First, a database named Lnc2Cancer curates the lncRNAs that have different expression in the disease tissues compared to the normal ones. Lnc2Cancer contains lncRNAs related to cancers that have been identified by analyzing the results of northern blot experiments, microarray experiments, and quantitative real-time polymerase chain reaction experiments (Gao et al., 2018). LncRNADisease is also a database which includes 2,947 lncRNA-disease entries (Chen et al., 2013). By using text mining techniques, these associations are extracted from the published literature, and then the dysregulation of lncRNAs are manually confirmed. As shown in Table 4, 33 candidate lncRNAs are contained by Lnc2Cancer and 13 candidate lncRNAs are included by LncRNADisease, which confirms these lncRNAs have been upregulated or downregulated in these cancers.

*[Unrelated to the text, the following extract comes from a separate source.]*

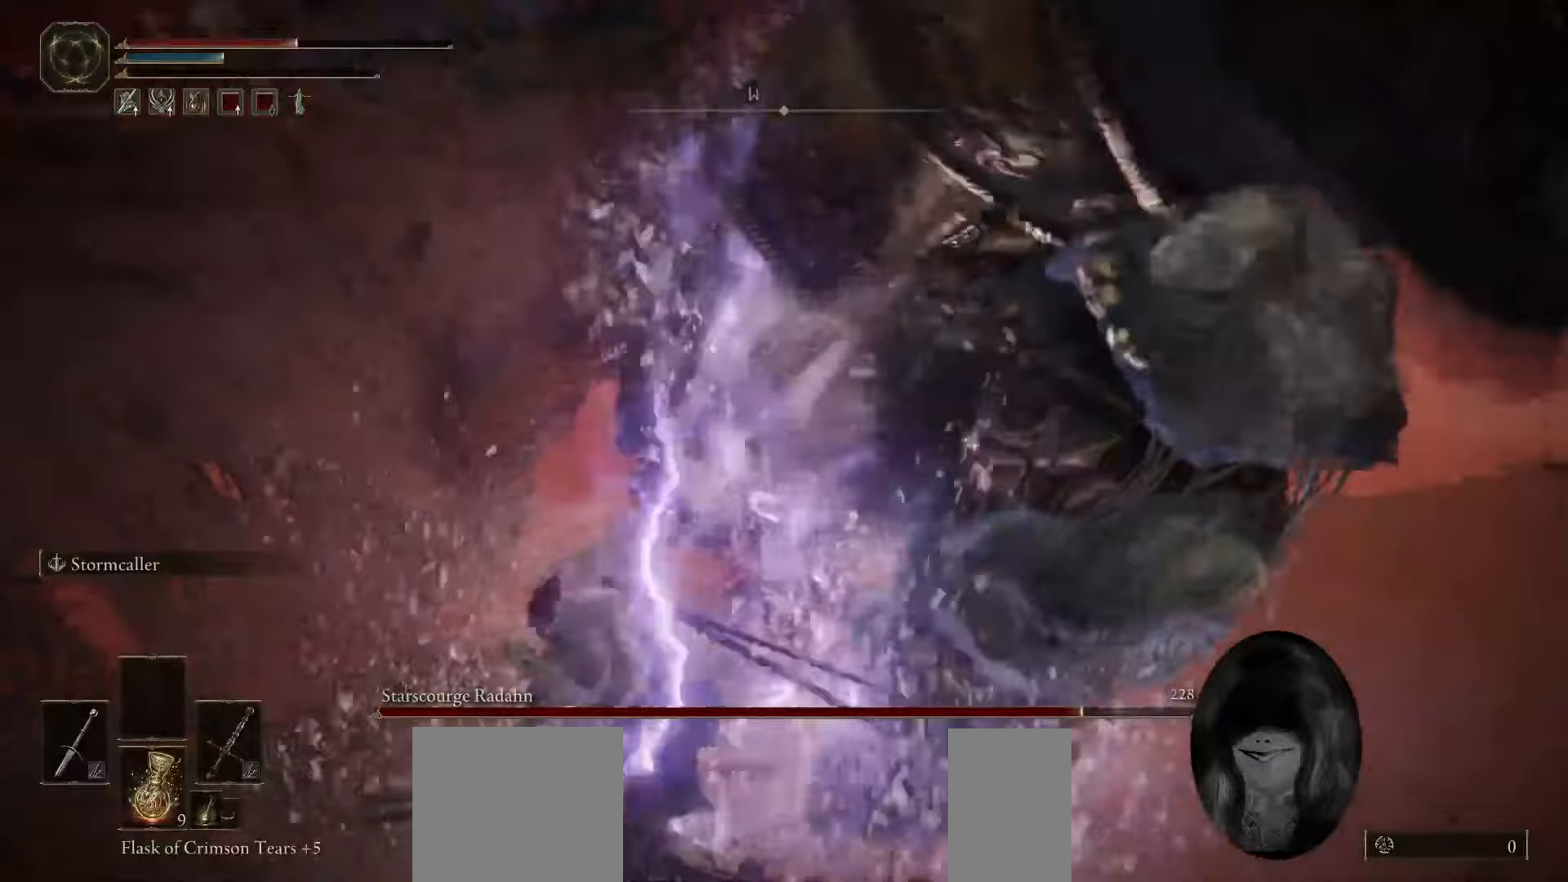
{"keys": ["s"], "mouse": [], "events": [[67, "space", "down"], [217, "space", "up"]]}
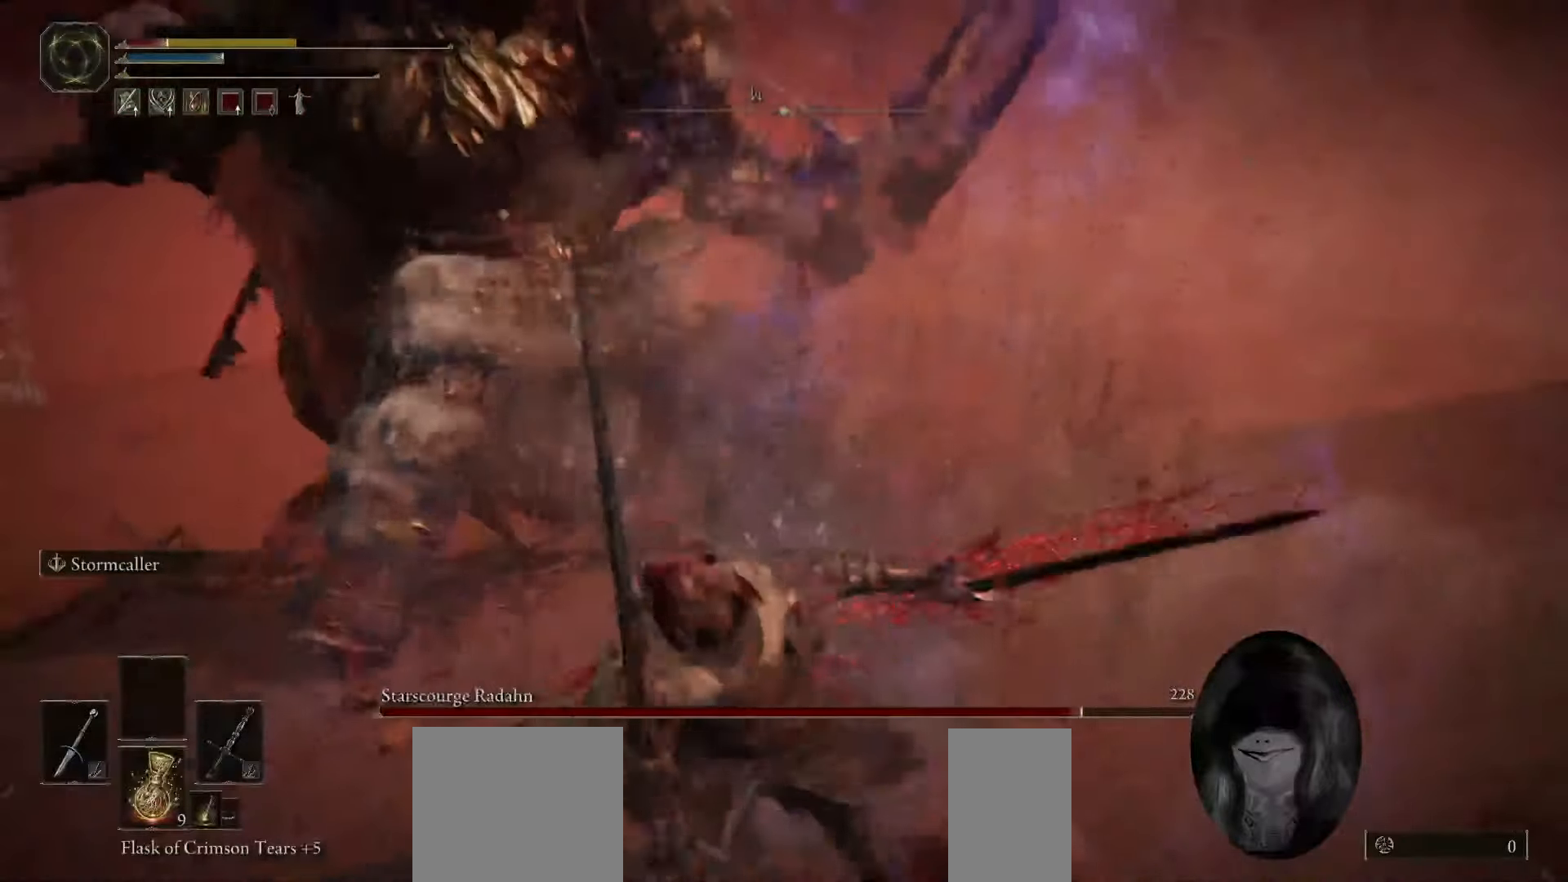
{"keys": ["s"], "mouse": [], "events": [[150, "space", "down"], [283, "space", "up"], [333, "space", "down"], [467, "space", "up"]]}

Next, 2 candidates of stomach cancer, 1 candidate of lung cancer and 2 candidates of colon cancer labeled with “literature1” are supported by several published literature. These lncRNAs are confirmed to have dysregulations in the cancers when compared with the normal tissues (Bahari et al., 2015; Zhang et al., 2016; Shen et al., 2017; Gu et al., 2018; Sun et al., 2018).
Finally, 5 candidates labeled with “literature2,” and “miRCancer, StarBase” are related to the important factors affecting the development of the corresponding cancers. In the metabolic network, lncRNA HCP5 is regulated by three miRNAs, and the miRNAs are downregulated in stomach cancer. It indicates that the expression of HCP5 is more likely to associate with stomach cancer (Mo et al., 2018). Four lncRNAs (CBR3-AS1, NPTN-IT1, CDKN2B-AS1 and SNHG4) have interactions with four corresponding miRNAs (hsa-miR-217, hsa-miR-520c-3p, hsa-miR-320a and hsa-miR-4458) (Li et al., 2014b). These four miRNAs have been to be observed associated with stomach cancer, lung cancer and colon cancer (Xie et al., 2013). Hence these lncRNAs are probably involved in the progression of these cancers.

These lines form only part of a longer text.